Storing the energy from wind is obviously useful. But is it essential? Numerous studies cover the matter both asserting that storage can useful and asserting its not. The practical common result is the continental U.S. could increase wind energy production another ten times before the capacity would merit storage at scale.
It’s just not that simple. In Hawaii where the ocean limits interconnection over a wide area the local conditions rule. To get to high wind use a buffer needs to be in place between the source, the wind and to the consumer. Hawaii has a 70% renewable target and to get there some form of moving energy production from the time it’s generated to the time it’s used has to be in place.
But numerous studies as well as European wind integration experience have demonstrated that in the continental 48 states the use of wind energy could increase by more than 10-fold without energy storage. The opportunity is in using the sources of flexibility that are already present on the electric grid. Every day, grid operators constantly accommodate variability in electricity demand and supply by increasing and decreasing the output of the flexible generators – power plants like hydroelectric dams or natural gas plants that can rapidly change their output of generation.

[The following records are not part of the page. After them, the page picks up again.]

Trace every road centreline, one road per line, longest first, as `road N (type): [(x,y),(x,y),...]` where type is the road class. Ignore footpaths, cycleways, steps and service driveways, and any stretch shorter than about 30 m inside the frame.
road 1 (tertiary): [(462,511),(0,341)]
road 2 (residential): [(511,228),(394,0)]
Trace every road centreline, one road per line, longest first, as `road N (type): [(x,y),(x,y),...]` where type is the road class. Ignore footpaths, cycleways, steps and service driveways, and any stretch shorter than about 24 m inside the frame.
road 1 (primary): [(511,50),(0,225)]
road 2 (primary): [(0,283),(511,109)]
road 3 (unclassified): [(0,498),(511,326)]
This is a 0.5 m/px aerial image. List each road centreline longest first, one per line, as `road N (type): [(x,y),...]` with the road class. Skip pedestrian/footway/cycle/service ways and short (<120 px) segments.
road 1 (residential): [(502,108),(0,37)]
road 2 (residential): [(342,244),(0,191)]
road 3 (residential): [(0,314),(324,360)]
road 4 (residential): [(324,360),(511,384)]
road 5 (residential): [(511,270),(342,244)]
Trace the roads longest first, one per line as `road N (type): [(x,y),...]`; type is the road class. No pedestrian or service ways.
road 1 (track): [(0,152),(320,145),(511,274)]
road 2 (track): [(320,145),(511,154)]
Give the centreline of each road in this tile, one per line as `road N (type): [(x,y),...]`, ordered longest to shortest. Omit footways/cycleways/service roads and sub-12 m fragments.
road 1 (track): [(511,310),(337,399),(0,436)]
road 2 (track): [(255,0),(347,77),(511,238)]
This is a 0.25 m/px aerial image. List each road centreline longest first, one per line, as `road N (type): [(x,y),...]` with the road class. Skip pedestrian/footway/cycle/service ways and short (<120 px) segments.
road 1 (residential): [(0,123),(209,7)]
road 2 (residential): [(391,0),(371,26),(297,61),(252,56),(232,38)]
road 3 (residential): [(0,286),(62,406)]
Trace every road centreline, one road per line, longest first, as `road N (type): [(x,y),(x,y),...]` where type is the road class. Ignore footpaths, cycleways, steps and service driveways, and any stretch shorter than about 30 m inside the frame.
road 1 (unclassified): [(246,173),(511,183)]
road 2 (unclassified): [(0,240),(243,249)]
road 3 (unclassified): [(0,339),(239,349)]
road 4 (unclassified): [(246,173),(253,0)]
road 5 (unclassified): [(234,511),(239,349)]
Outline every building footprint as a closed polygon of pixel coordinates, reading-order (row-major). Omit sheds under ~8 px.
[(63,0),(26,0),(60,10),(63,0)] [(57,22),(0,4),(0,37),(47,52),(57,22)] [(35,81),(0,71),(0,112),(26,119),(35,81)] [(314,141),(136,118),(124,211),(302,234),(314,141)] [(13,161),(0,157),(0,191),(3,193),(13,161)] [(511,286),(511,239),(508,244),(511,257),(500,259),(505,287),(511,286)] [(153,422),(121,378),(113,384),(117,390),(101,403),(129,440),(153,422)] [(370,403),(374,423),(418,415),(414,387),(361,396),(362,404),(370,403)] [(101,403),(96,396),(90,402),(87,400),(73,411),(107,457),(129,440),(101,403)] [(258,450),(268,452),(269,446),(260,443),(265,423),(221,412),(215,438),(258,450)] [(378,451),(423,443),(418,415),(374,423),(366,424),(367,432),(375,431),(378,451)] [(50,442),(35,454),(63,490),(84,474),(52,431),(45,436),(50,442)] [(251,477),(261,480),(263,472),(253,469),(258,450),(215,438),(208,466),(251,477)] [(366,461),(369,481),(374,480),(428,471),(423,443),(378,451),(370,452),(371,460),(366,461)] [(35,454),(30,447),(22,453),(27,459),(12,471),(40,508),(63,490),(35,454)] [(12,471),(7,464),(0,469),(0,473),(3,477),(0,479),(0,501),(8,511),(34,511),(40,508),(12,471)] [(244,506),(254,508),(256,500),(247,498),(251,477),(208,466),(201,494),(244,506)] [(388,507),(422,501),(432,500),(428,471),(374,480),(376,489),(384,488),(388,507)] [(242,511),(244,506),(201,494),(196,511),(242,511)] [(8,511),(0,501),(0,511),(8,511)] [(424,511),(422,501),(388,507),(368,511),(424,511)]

The peak demand is met by the stored energy in the dammed water or the natural gas in the tank or pipeline. Grid operators also move power from regions with momentary excesses of electricity to other regions that have a need for electricity at that moment. Grid operators use these same flexible resources to accommodate any additional variability introduced by wind energy.
In the U.S. now, demand for electricity can vary by a factor of three or more depending on the time of day and year, which nationwide translates into hundreds of gigawatts of flexibility that are already built into the power system.
Its almost always much cheaper to use the existing flexibility than to build new sources of flexibility like energy storage facilities. When the existing sources of flexibility are eventually saturated, a number of additional low-cost sources of flexibility can be deployed, such as building additional transmission lines, encouraging additional demand response resources, reforming grid operating procedures, or making the generating fleet more flexible.
Continuing advances in energy storage technology can make it more economically competitive as a provider of grid flexibility. Its important to remember that resources like wind energy can already be cost-effectively and reliably integrated with the electric grid without energy storage for quite some time to come.
Compare that to Hawaii’s plan to install a 15-megawatt battery on a new 30-megawatt wind farm. Computers will work to keep the battery exactly half-charged most hours of the day. If the wind suddenly gets stronger or falls off, the batteries will smooth out the flow so that the grid sees only a more gradual increase or decrease, no more than one megawatt per minute at some hours of the day.
The Hawaiian installation is designed to succeed at a crucial but obscure function: frequency regulation. The alternating-current power system has to run at a strict 60 cycles per second, and the battery system can give and take power on a micro scale, changing directions from charge to discharge or vice versa within that 60th of a second, to keep the pace steady.
The battery system can also be used for arbitrage, storing energy at times when prices are low and delivering it when prices are high. It can hold 10 megawatt-hours, which is as much energy as a 30-megawatt wind farm will produce in 20 minutes if it is running at full capacity. That is not much time, but it is huge in terms of storage capacity. The reason for the arbitrage? Publicly disclosed figures put the project in the range of $130 million, with about $10 million for the battery. The Energy Department has provided a $117 million loan guarantee. Folks in Hawaii are going to pay, but the cost of the investment will be lower with all of the U.S. backing the plan up.
Isolated power systems like Hawaii’s seem like highly unique cases, since geography prevents them from sending excess electricity to neighboring regions there is limited access to sources of power system flexibility, the power grid is often weak, and the price of electricity is often high.
The success of countries like Spain, Germany, Denmark, Portugal, and Ireland reliably and cost-effectively obtaining 10% or more of their electricity from wind farms without adding any storage resources is instructive. As well, the main grid operator in Texas has regularly obtained 20% of its electricity from wind energy, also without the use of energy storage.
The National Renewable Energy Laboratory summed the matter up in a remote quote, “At present levels of wind penetration on the electrical grid, storage has not been a priority consideration. But eventually, as system resources and not exclusively due to wind or other renewable resource capacity adds on, the nation’s electrical grid will benefit from energy storage technologies. Essentially, the power system already has storage in the form of hydroelectric reservoirs, gas pipelines, gas storage facilities, and coal piles that can provide energy when needed. Today, storing electricity is more expensive than using dispatchable generation. In the future, through, advances in technologies such as batteries and compressed air, energy storage may become more cost-attractive.
The point is that Hawaii is an isolated set of islands that needs to store back energy production and move it to the time its needed. The other side of the point is, as the renewables become a larger proportion of the total, the continental U.S., as big as it is, is a set of islands as well.